The architecture engineering and construction industries are under pressure to improve building performance, reliability and comfort while reducing operational costs and project timescales. As traditional design processes fail to address these challenges, the simulation-based generative design concept is a viable solution.
Generative design allows engineers to evaluate the impact of their design decisions, run multiple requirement-led simulations and optimise project-wide build parameters to expedite the best design solution quickly using software. It can help to provide process automation, design exploration and data analysis to futureproof the construction industry.
Generative
What is generative design?
Generative design is the process whereby inputs, and guidelines are given to an algorithm to generate hundreds, or thousands of design solutions. The process can be used to help refine existing designs, or generate new designs.
Some easy examples that you may have seen in action include:
- Parking lot layouts using just a boundary and having an AI model generate the best layout for parking stalls
- Residential unit layouts using an AI model and defining what rooms are required, generating the best unit mix and design.
- Analyzing envelope layout to create the most efficient design using AI models
Challenges in the Construction Industry
The benefits of simulation and modelling are clear. The automotive, aerospace and many other sectors have all used such tools to reduce their development timescales and costs and innovate across a broad range of use cases.

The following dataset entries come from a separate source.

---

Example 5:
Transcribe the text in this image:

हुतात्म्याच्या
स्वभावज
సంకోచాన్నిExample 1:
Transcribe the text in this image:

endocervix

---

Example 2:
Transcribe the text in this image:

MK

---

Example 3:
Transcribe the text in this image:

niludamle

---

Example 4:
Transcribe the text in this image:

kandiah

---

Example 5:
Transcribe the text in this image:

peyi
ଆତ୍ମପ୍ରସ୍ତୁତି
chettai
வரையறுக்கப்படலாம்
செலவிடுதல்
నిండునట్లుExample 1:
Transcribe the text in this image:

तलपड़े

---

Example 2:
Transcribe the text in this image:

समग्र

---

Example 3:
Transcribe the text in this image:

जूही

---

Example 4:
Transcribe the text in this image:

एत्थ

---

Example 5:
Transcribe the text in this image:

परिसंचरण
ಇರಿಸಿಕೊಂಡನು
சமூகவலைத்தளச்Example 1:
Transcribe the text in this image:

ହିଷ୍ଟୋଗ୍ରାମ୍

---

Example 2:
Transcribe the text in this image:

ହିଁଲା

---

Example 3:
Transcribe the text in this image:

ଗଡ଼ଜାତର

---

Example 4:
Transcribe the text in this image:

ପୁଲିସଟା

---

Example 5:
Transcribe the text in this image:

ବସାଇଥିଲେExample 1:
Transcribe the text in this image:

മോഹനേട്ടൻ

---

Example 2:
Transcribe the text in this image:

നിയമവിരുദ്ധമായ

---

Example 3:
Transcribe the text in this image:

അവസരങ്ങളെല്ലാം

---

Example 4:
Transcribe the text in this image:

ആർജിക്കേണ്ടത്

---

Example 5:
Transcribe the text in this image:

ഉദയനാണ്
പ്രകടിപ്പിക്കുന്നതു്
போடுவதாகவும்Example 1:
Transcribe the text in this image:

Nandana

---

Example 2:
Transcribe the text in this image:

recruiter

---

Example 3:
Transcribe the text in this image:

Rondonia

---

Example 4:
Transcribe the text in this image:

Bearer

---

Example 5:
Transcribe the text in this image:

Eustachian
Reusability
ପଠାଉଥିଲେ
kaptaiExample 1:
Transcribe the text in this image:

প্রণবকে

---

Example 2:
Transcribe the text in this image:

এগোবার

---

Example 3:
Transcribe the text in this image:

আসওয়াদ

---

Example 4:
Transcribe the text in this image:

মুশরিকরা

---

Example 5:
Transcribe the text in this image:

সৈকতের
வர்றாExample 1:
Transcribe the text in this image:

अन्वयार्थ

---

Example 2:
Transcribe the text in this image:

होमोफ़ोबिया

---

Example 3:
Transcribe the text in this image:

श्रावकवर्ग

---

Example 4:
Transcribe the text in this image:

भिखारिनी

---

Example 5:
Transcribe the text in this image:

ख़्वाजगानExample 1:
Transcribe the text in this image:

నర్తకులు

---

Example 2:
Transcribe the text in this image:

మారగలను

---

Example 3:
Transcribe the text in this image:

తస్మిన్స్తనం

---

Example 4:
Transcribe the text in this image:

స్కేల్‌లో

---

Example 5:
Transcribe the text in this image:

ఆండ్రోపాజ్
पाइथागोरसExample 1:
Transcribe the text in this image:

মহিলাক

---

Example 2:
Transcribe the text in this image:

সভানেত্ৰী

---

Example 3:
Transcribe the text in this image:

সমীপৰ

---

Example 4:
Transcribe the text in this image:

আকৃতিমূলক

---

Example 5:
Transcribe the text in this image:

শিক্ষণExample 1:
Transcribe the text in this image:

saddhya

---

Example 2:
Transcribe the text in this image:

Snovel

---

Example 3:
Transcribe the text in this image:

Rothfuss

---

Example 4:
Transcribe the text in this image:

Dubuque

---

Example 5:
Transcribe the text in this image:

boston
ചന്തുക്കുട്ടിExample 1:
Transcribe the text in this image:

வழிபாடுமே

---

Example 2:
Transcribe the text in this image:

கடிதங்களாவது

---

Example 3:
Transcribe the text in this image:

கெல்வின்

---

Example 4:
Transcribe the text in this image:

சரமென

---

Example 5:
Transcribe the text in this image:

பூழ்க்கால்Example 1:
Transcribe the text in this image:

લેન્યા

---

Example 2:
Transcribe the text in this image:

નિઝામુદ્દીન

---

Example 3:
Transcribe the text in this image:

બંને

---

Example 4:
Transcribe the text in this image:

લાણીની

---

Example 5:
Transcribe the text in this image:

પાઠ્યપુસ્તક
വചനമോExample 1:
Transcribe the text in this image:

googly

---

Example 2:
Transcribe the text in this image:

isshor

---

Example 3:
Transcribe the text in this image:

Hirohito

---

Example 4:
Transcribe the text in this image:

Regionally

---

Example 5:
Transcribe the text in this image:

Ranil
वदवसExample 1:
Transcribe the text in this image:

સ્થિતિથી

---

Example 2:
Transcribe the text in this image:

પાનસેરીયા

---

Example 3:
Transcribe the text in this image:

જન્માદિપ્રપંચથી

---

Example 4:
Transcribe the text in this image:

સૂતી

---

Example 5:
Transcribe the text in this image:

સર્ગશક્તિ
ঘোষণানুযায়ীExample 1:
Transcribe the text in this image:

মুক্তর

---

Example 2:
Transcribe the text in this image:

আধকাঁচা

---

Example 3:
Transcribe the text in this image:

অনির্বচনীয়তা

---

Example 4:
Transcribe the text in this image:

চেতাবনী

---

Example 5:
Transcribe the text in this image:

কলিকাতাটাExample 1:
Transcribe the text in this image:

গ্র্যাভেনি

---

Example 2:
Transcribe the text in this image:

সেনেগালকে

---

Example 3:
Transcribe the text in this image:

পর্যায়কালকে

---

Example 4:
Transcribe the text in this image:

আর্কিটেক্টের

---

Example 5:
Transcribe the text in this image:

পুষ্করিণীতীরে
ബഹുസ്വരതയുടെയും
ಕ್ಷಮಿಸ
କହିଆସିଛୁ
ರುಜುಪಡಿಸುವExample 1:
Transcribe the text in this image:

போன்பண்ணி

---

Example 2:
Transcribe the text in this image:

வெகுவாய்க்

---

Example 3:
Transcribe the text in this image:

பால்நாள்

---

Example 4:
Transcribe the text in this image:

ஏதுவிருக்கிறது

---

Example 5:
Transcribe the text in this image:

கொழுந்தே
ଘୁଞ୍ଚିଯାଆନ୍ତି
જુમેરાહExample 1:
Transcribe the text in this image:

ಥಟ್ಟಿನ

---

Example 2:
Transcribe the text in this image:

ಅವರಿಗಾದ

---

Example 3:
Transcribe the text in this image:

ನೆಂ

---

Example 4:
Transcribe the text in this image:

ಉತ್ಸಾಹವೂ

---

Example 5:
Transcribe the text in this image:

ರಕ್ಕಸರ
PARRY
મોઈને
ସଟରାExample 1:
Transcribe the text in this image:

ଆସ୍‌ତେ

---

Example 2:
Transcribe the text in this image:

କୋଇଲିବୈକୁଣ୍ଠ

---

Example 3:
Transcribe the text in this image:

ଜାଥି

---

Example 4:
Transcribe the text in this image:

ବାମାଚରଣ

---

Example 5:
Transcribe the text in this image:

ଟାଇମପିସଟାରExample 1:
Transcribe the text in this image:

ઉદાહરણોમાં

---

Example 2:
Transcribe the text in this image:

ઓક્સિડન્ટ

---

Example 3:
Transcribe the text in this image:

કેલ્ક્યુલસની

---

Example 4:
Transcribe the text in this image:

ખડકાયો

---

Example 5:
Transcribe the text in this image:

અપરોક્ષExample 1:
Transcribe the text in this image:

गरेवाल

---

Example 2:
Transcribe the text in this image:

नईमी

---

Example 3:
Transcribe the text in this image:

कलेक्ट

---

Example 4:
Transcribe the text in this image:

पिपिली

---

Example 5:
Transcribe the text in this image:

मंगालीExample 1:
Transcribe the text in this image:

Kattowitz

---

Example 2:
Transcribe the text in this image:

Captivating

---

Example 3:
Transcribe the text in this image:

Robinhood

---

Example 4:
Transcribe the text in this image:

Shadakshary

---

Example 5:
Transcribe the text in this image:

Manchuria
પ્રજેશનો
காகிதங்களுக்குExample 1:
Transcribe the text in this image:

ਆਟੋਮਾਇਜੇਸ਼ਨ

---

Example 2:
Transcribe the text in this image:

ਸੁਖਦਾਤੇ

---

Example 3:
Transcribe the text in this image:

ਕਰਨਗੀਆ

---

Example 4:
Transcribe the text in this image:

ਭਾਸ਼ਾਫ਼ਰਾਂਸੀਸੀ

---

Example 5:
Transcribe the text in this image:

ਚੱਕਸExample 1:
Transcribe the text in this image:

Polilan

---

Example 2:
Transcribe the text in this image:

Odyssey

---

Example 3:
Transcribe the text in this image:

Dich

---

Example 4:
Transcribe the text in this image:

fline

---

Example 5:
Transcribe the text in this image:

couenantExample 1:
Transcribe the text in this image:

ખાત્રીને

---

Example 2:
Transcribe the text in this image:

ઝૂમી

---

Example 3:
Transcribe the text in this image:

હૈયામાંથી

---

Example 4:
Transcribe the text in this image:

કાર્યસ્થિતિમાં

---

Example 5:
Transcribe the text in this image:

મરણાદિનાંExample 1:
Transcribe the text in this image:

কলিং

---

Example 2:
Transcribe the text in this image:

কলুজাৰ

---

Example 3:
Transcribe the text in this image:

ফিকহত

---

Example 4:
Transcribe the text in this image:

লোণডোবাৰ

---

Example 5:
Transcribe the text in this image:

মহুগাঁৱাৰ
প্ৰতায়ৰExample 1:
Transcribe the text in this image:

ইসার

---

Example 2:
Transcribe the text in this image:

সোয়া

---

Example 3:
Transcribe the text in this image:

The architecture and construction sectors are different, facing a range of industry-specific challenges and operating under a set of distinctive constraints. Unlike other industries, a typical construction project is custom designed and built, often producing one product iteration – the final build. Each project can take years to complete and must work within the constraints of an individual site, which is influenced by natural, social and other location-specific factors. This limits the amount of transferable knowledge from previous builds, where organisations must often start from scratch for each project.
Yet, architecture and construction firms are tasked with creating increasingly innovative solutions where sustainability and profitability must be balanced to complete complex builds to tight deadlines and high industry standards. Because of these market demands and the technological complexity of each build, changes to the initial design plans during construction are not uncommon, which can lead to extensive delays and fines when project targets are not met.
There is little room for error thanks to these challenges, where a lack of process agility compounds this issue. A typical project lifecycle is highly linear, where one phase cannot start until the next one ends, typically running through the design, pre-construction, procurement, development and post-construction stages in succession.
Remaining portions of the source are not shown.